The first word shall be, "RESTRAINING", and just below that, write the word, "ORDER". Just those two words. If those two words are not to your liking, you may substitute the words, "PEACE" and "BOND", the former above the latter.
As you admire your penmanship, I urge you to contemplate how much those two words change the ability of that sheet of paper to stop slaps. To absorb punches. If this single sheet of paper was held in front of your stomach, would it stop a kick?
Not so much?
Take this sheet of paper and add columns of section signs (§) here and there, write "In The Name Of The State of Texas" to the top, scribble a judge's name somewhere near the bottom.
How about now? Has the paper now suddenly become magical? Will you now trust this sheet of paper to stop a baseball bat aimed for your face -- because it has writing upon it?
*sigh*
Paper makes rotten armour, no matter how many inked symbols it holds.

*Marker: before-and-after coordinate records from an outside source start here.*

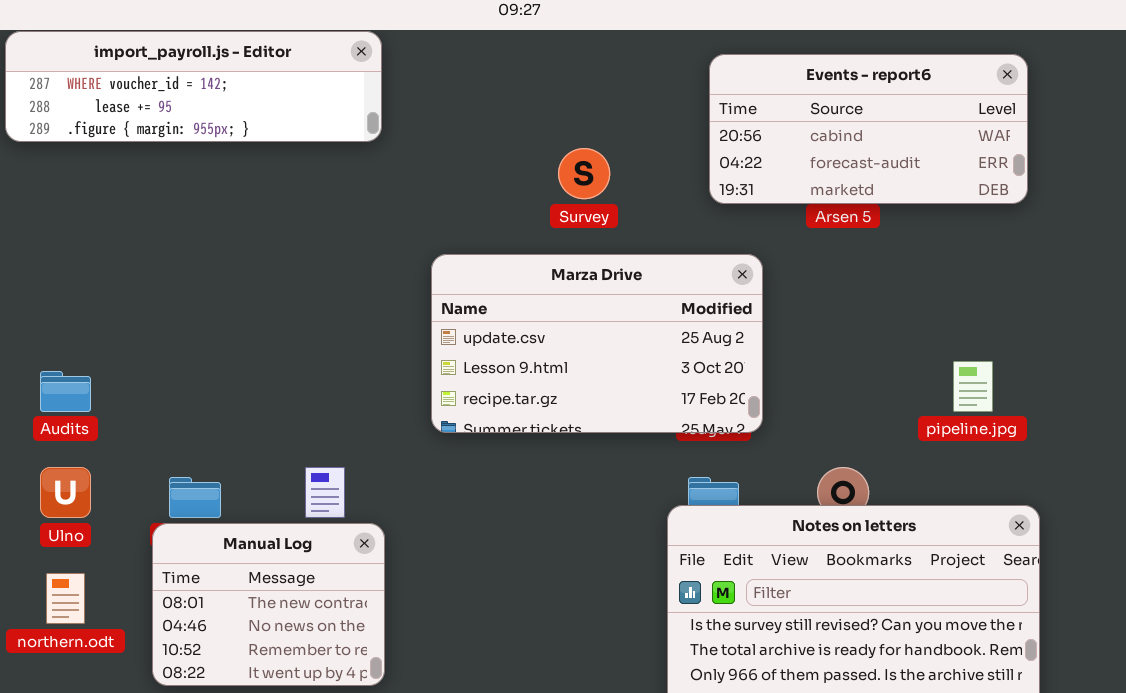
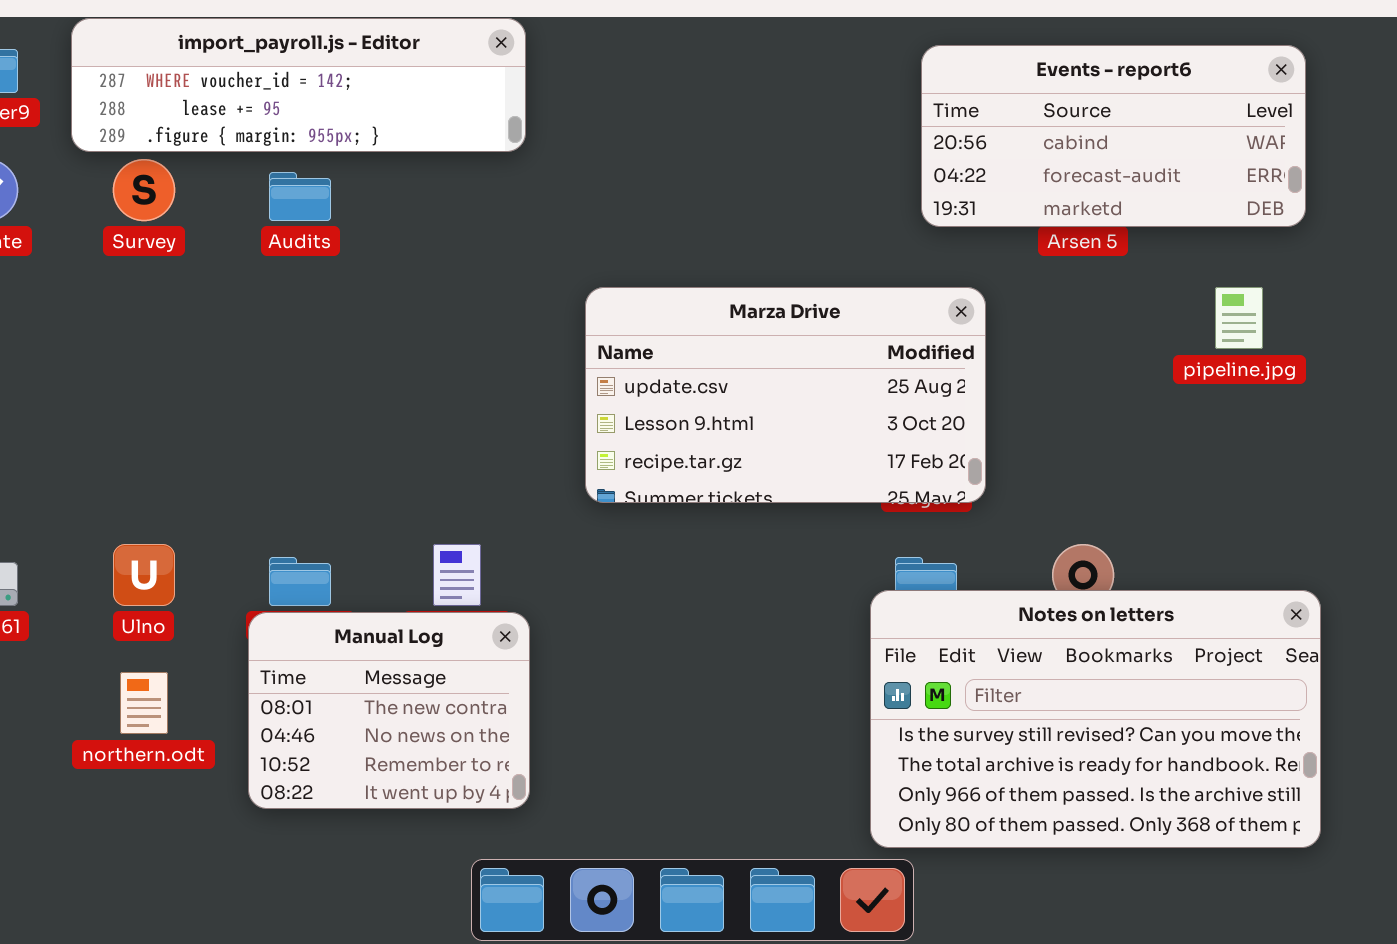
Survey: [558,148,610,199] -> [113,159,175,221], moved
pipeline.jpg: [953,361,993,412] -> [1215,287,1263,349], moved
Audits: [40,371,91,412] -> [269,172,331,221], moved

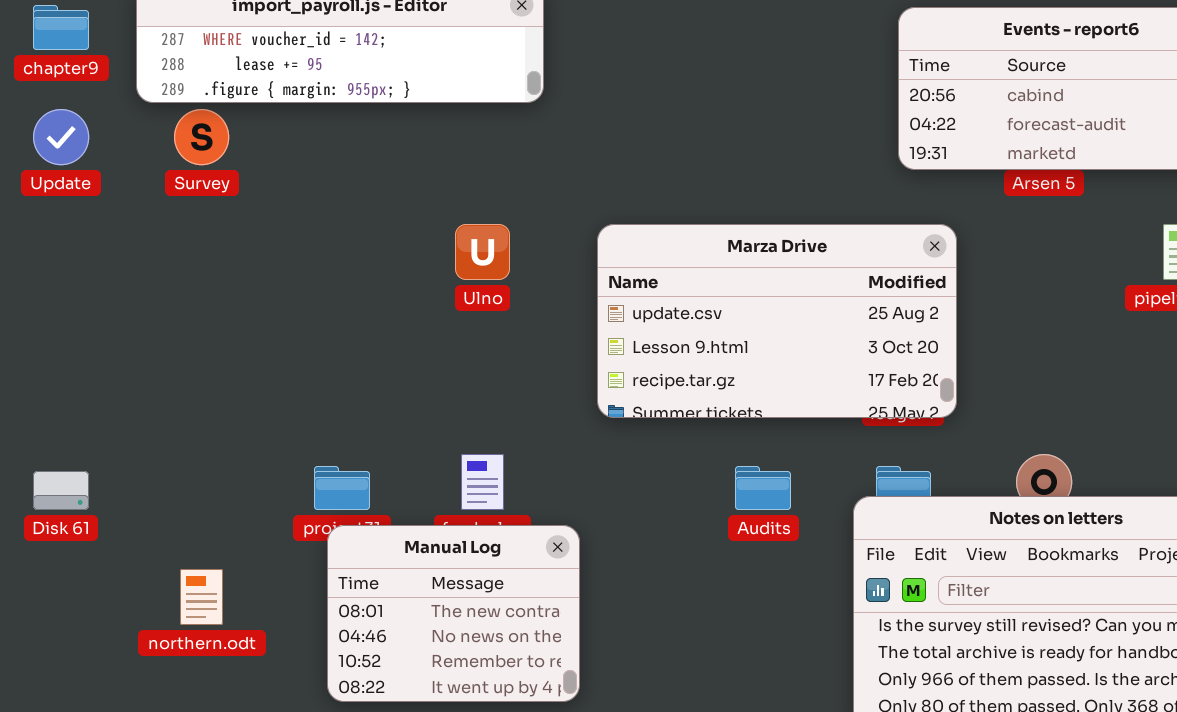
Audits: [269,172,331,221] -> [735,466,791,510], moved
Ulno: [113,544,175,606] -> [455,224,510,280], moved
Manual Log: [248,612,530,809] -> [327,525,580,702], moved

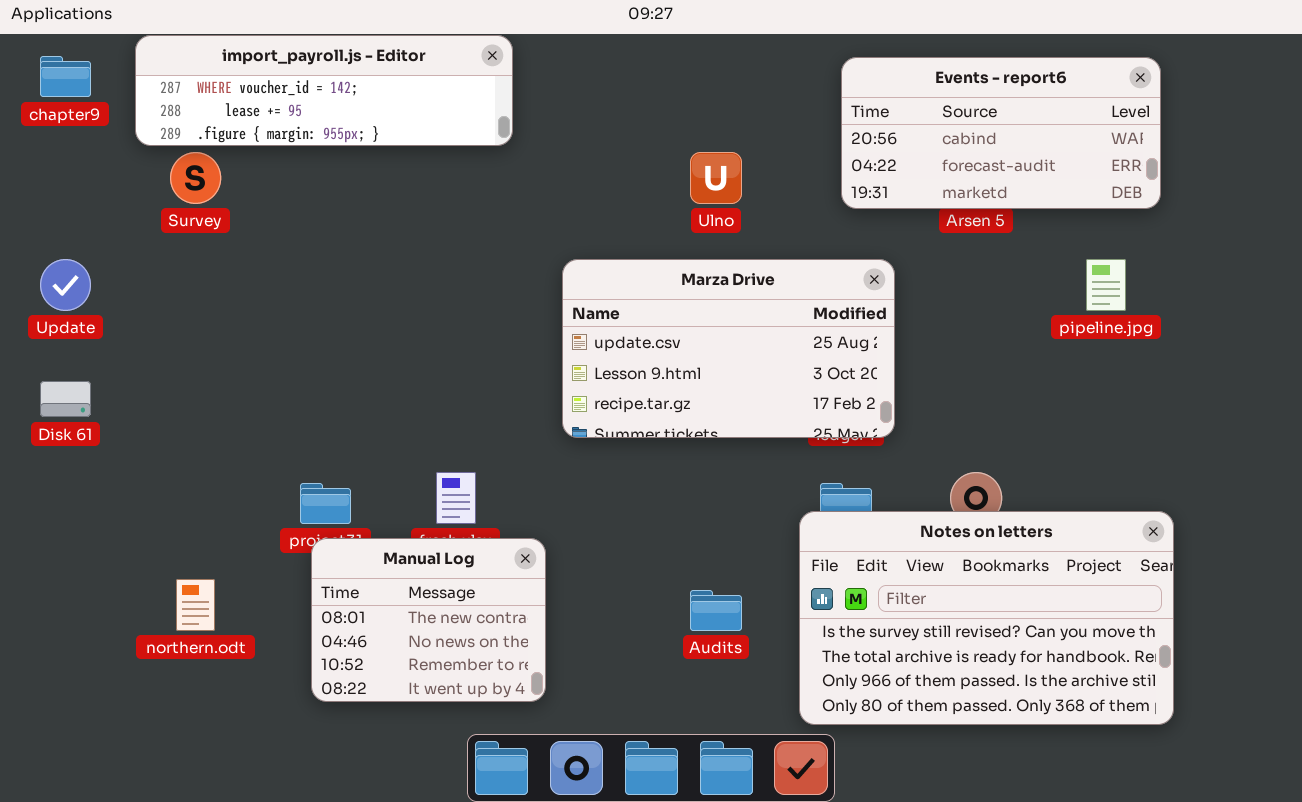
Update: [33,109,89,165] -> [40,259,91,311], moved
Ulno: [455,224,510,280] -> [690,152,742,204], moved
Audits: [735,466,791,510] -> [690,590,742,631], moved
Disk 61: [33,471,89,510] -> [40,381,91,417], moved

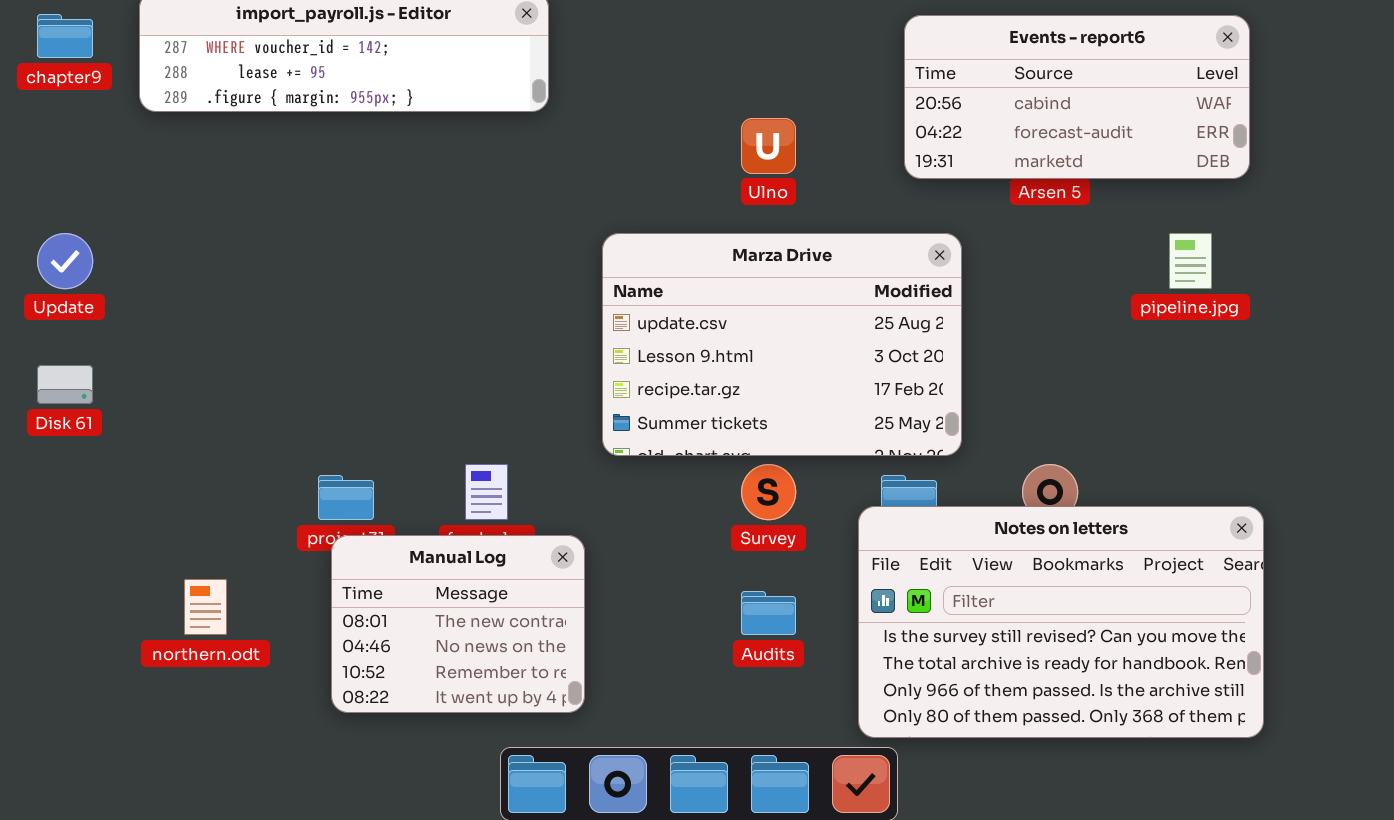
Survey: [170,152,221,204] -> [741,464,796,520], moved
Marza Drive: [562,259,895,438] -> [602,233,962,456], resized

And when it comes down to you and a critter, in a deserted parking lot in the afternoon; or a busy office at brunch; or your living room at midnight, at bad-breath distances -- that's all your ex parte restraint order or your peace bond is ... or even your Protective Order -- it is merely a piece of paper.
Oh, I hear you now: "LawDog, if I have a valid Protective Order, and the critter violates it, he goes to jail!"
Yes. He does. Remember, however, that when he does that violating, you have to be able to contact the men with guns to come help you. And then they have to come to you from wherever they are at the time you call. Until they get there, if the only thing you've got is that piece of paper ...
Well, as we've seen, paper just doesn't make decent armour at all.
Gentle Readers, nothing says, "Protected" quite like a Protective Order in one paw backed up by a self-defence tool in your other and the mindset and willingness to use it behind your eyes.
Stay safe.
LawDog
Stay safe and be aware of your surroundings out there, everyone.